Südkorea ist es als erstem Entwicklungsland gelungen, in den erlauchten Kreis der OECD-Staaten aufgenommen zu werden. Zusammen mit seinem Nachbarn Japan ist Südkorea sowohl in der OECD als auch in der G-20. Der Aufstieg Südkoreas, das heute in mancher Hinsicht bereits seinem Lehrmeister Japan vorauseilt, ist seiner sehr arbeitsamen Bevölkerung zu verdanken. Das Land verfügt kaum über Rohstoffe und muss zudem unter der dauernden Bedrohung durch den unberechenbaren Nachbarn Nordkorea leben. Dessen ungeachtet hat man den Aufstieg zum Industrieland geschafft. Die Leistung ist umso bemerkenswerter, als noch in den sechziger Jahren Südkorea ärmer als Pakistan war! Heute besitzt Südkorea mehr weltweit bekannte Marken als das viel grössere China! In manchen asiatischen Märkten haben südkoreanische Chaebols begonnen, den Japanern den Rang abzulaufen.
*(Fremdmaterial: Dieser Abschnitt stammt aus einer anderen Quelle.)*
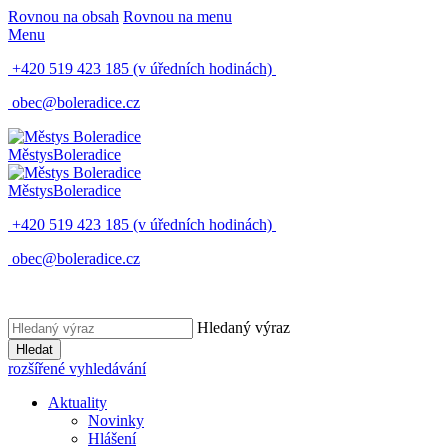
Rovnou na obsah
Rovnou na menu
Menu
+420 519 423 185
(v úředních hodinách)
obec@boleradice.cz
Městys
Boleradice
Městys
Boleradice
+420 519 423 185
(v úředních hodinách)
obec@boleradice.cz
Hledaný výraz
Hledat
rozšířené vyhledávání
Aktuality
Novinky
Hlášení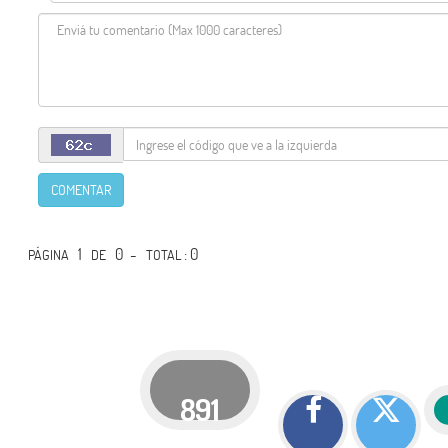
COMENTAR
1
0 -
: 0
PÁGINA
DE
TOTAL
891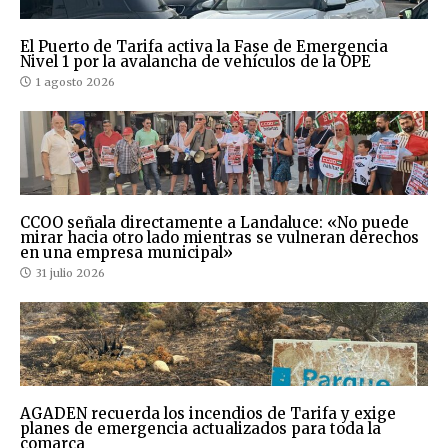
El Puerto de Tarifa activa la Fase de Emergencia
Nivel 1 por la avalancha de vehículos de la OPE
1 agosto 2026
CCOO señala directamente a Landaluce: «No puede
mirar hacia otro lado mientras se vulneran derechos
en una empresa municipal»
31 julio 2026
AGADEN recuerda los incendios de Tarifa y exige
planes de emergencia actualizados para toda la
comarca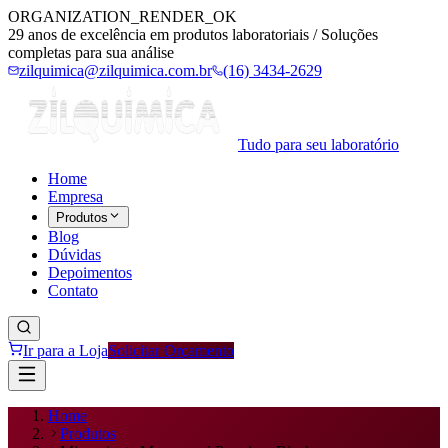
ORGANIZATION_RENDER_OK
29 anos de excelência em produtos laboratoriais / Soluções
completas para sua análise
zilquimica@zilquimica.com.br
(16) 3434-2629
Tudo para seu laboratório
Home
Empresa
Produtos
Blog
Dúvidas
Depoimentos
Contato
Ir para a Loja
Solicitar Orçamento
Home
Produtos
Auch blickt man aus Tokio zuweilen neidisch auf die effiziente Exekutivpräsidentschaft, die das Land straff führt und die ihm dauernde Wechsel an der Spitze erspart.

Nachhaltige Entwicklung

Während die westliche Öffentlichkeit von den Fortschritten Asiens, insbesondere Chinas, beeindruckt ist, herrscht bei vielen noch Skepsis vor, ob sich der ganze Aufbruch denn auch als nachhaltig erweisen werde. Blickt man nicht nur auf die Breite, sondern auch auf die Qualität und die Tiefe der sozioökonomischen Entwicklung, dann kann es keine Zweifel geben, dass die Verlagerung des Schwerpunkts der Weltwirtschaft vom Westen nach Asien von langem Bestand sein wird.

Schliesslich gibt es nichts auf dieser Welt, was nicht auch seine Schattenseiten haben würde. Während Asien zum dynamischen Zentrum der Weltwirtschaft geworden ist, ist der Gelbe Kontinent aber auch der Herd für mehrere akute oder schlummernde Konflikte. Wir denken an die koreanische Halbinsel, an das Verhältnis China - Japan, an Taiwan, an das Südchinesische Meer, an den indischen Subkontinent mit der auch Afghanistan belastenden bitteren Rivalität zwischen Islamabad und Delhi sowie an den Indischen Ozean mit seinen verletzlichen Meerengen. Wie das künftige Schicksal der Weltwirtschaft eng mit Asiens Wohlstandsmehrung vinkuliert ist, so gilt auch, dass viele künftige globale Krisen ihre Herde in Asien haben werden.